Static file servers (Nginx, Apache, Caddy)
Place agents.json in your web root directory. The file will be served automatically at /agents.json. Verify the Content-Type header is application/json (most servers auto-detect for .json files).
Next.js / Vercel
Place agents.json in the /public directory. It will be served at /agents.json automatically. No additional configuration needed.
Express.js
Add a route: app.get('/agents.json', (req, res) => res.json(agentsConfig)) or serve the static file from your public directory.

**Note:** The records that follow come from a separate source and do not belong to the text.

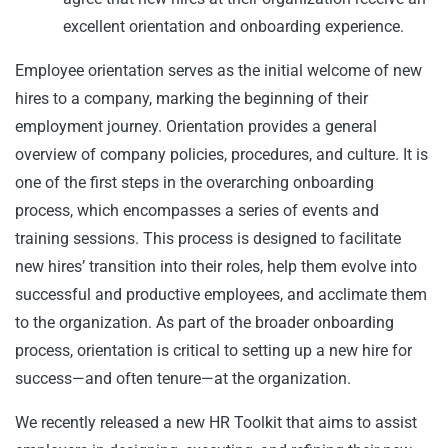
excellent orientation and onboarding experience.
Employee orientation serves as the initial welcome of new
hires to a company, marking the beginning of their
employment journey. Orientation provides a general
overview of company policies, procedures, and culture. It is
one of the first steps in the overarching onboarding
process, which encompasses a series of events and
training sessions. This process is designed to facilitate
new hires’ transition into their roles, help them evolve into
successful and productive employees, and acclimate them
to the organization. As part of the broader onboarding
process, orientation is critical to setting up a new hire for
success—and often tenure—at the organization.
We recently released a new HR Toolkit that aims to assist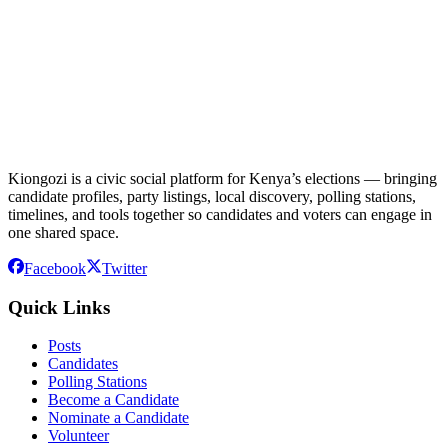
Kiongozi is a civic social platform for Kenya’s elections — bringing
candidate profiles, party listings, local discovery, polling stations,
timelines, and tools together so candidates and voters can engage in
one shared space.
Facebook
Twitter
Quick Links
Posts
Candidates
Polling Stations
Become a Candidate
Nominate a Candidate
Volunteer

How agents.json Pairs with llms.txt
agents.json and llms.txt are complementary files that together give AI systems a complete picture of your platform. llms.txt (hosted at /llms.txt) is a Markdown-formatted document that describes your platform in natural language for LLMs — what it does, what content it has, key facts, and an index of important URLs. agents.json is the machine-readable companion that describes your programmatic capabilities.
When an AI agent encounters your domain, it typically reads llms.txt first for context and then reads agents.json to understand what it can do. The agents.json file should cross-reference llms.txt with the llms_txt_url field so agents know to read both.